* Task instructions:
A - In the Secret Sauce post below, translate this sentence into Spanish: "I really did admire the effort, even if the result wasn't what it should have been."
B - According to the Secret Sauce post below, how often did the team with the best sauce win each series from '06 through '09?
C - From the Secret Sauce post below, extract everything from "I think Colin" down to "should have been.".

* Document segment:
■ ■ ■ ■
THE BOOK cover
The Unwritten Book is Finally Written!
An in-depth analysis of: The sacrifice bunt, batter/pitcher matchups, the intentional base on balls, optimizing a batting lineup, hot and cold streaks, clutch performance, platooning strategies, and much more.
Read Excerpts & Customer Reviews

Buy The Book from Amazon


SABR101 required reading if you enter this site. Check out the Sabermetric Wiki. And interesting baseball books.
MOST RECENT ARTICLES
MAIL : You ask | We say

Advanced


THE BOOK--Playing The Percentages In Baseball

<< Back to main

Monday, September 27, 2010

Secret Sauce?  No more!

By Tangotiger, 10:18 AM

Colin is doing what’s right:

I took a look at how often the team with the best sauce won each series, from ’06 (the first season the Sauce was used) through ’09, and the result was only 54% success – not significantly better, statistically speaking, than flipping a coin.... It’s possible that the Secret Sauce ran up against a few years where its performance was flukily low. But what we have is a model based on historical data that has thus far been ineffective at predicting results out-of-sample, which doesn’t give us a lot of reason to be confident in it going forward. So for now, we’re retiring the Secret Sauce.

I think Colin should have been more forceful and acknowledged that regardless of what the Secret Sauce said, it should have been retired.  As MGL noted, how does completely ignoring a team’s offense supposed to be a good thing?  The best you could have hoped for with indicators like this, is that the win% would go from .500 (all other things equal) to .510, maybe .520.  With such little out-of-sample data to work with, you could never achieve anything close to a reasonable uncertainty level.

Anyway, I love that an outsider like Colin is fixing right what is wrong. 


#1    J-Doug      (see all posts) 2010/09/27 (Mon) @ 18:05

Glad to see that they noticed. I really did admire the effort, even if the result wasn’t what it should have been.


#2    MGL      (see all posts) 2010/09/27 (Mon) @ 23:51

The funny thing is that the results of such a small sample of games since they came up with the “sauce” should not necessarily invalidate the theory if it were any good in the first place.  The real issue is that it was “secret crap” then, and it is “secret crap” now.

If we look at the next 2 years and find a decent correlation between pitchers’ BABIP in one year and the next, would that invalidate the DIPS theory, which is based on much larger samples of data?
■ ■ ■ ■
* Record excerpts:
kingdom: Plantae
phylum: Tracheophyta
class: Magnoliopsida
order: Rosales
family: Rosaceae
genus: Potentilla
■ ■ ■ ■
* Results in order:
A - Realmente admiré el esfuerzo, aunque el resultado no fue el que debería haber sido.

B - Only 54% of the time.

C -
I think Colin should have been more forceful and acknowledged that regardless of what the Secret Sauce said, it should have been retired.  As MGL noted, how does completely ignoring a team’s offense supposed to be a good thing?  The best you could have hoped for with indicators like this, is that the win% would go from .500 (all other things equal) to .510, maybe .520.  With such little out-of-sample data to work with, you could never achieve anything close to a reasonable uncertainty level.

Anyway, I love that an outsider like Colin is fixing right what is wrong. 


#1    J-Doug      (see all posts) 2010/09/27 (Mon) @ 18:05

Glad to see that they noticed. I really did admire the effort, even if the result wasn’t what it should have been.